Your instructions >>
Each line from the one containing "vfov_deg: 40.7" through the last line of the data below should be printed exactly, please, with any pictures omitted.

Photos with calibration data
# # # #
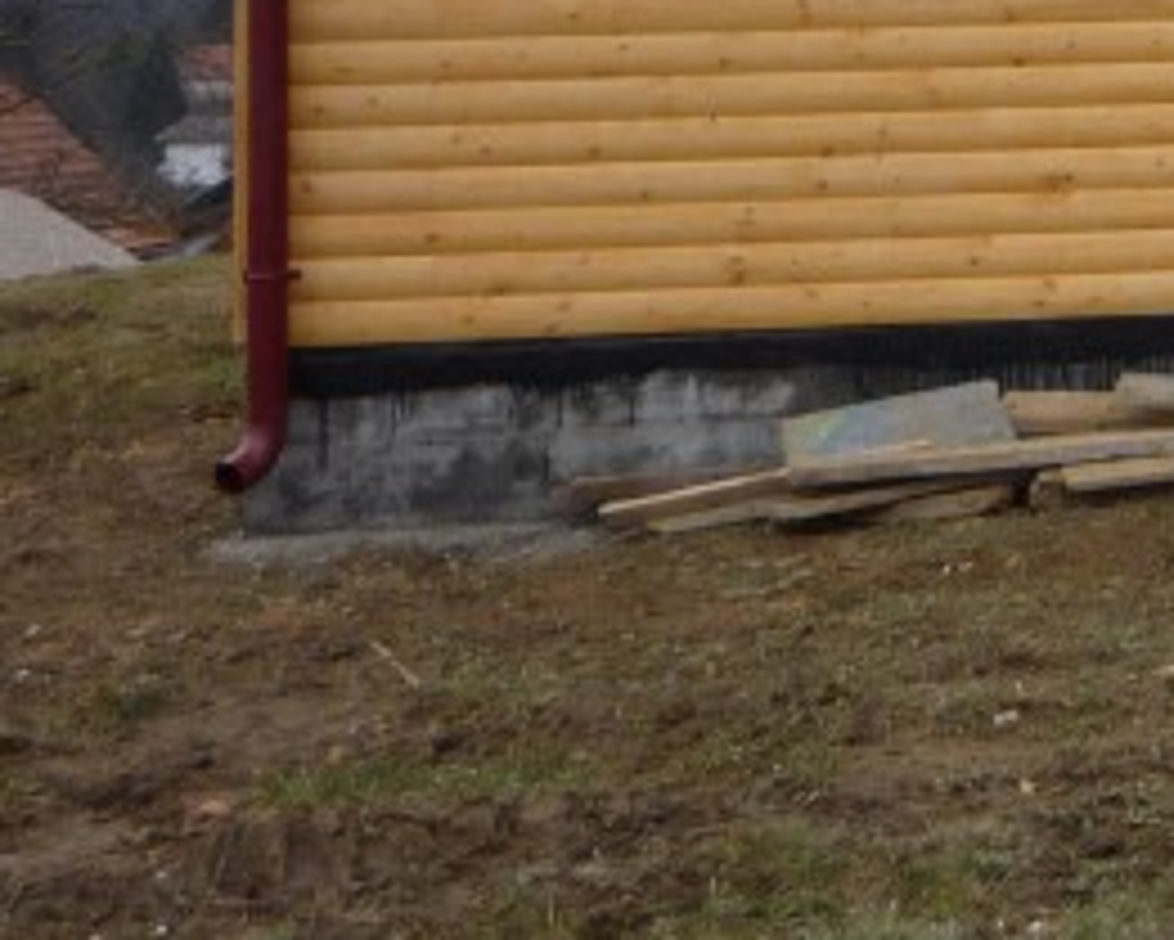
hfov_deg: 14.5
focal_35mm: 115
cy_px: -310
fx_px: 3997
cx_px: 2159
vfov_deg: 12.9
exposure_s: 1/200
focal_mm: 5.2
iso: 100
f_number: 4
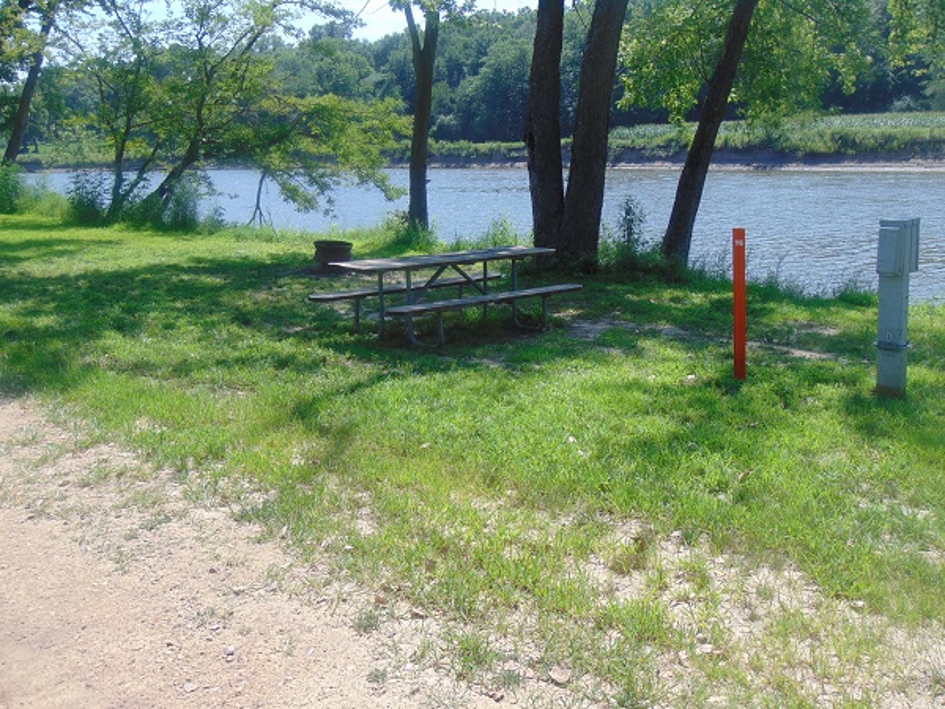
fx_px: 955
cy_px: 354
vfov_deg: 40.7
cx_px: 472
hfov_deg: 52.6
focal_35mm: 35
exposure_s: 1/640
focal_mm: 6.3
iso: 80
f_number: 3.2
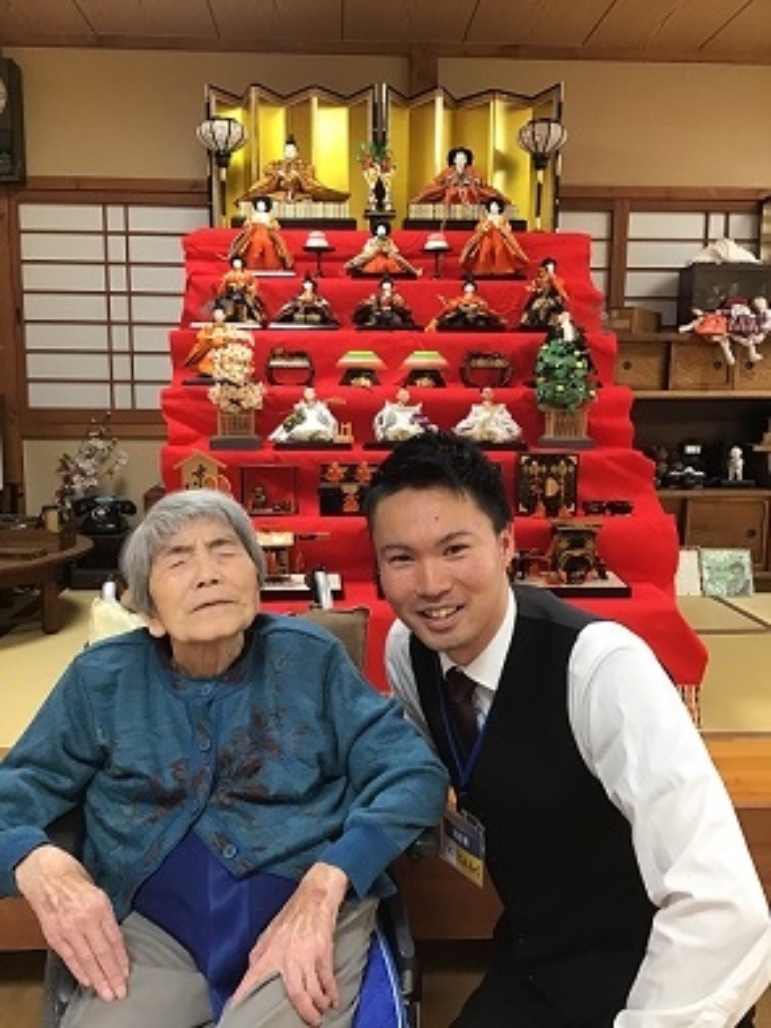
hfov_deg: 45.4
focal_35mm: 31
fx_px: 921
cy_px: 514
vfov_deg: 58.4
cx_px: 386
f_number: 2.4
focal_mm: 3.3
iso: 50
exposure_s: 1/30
# # # #
Response for this exercise >>
vfov_deg: 40.7
cx_px: 472
hfov_deg: 52.6
focal_35mm: 35
exposure_s: 1/640
focal_mm: 6.3
iso: 80
f_number: 3.2
hfov_deg: 45.4
focal_35mm: 31
fx_px: 921
cy_px: 514
vfov_deg: 58.4
cx_px: 386
f_number: 2.4
focal_mm: 3.3
iso: 50
exposure_s: 1/30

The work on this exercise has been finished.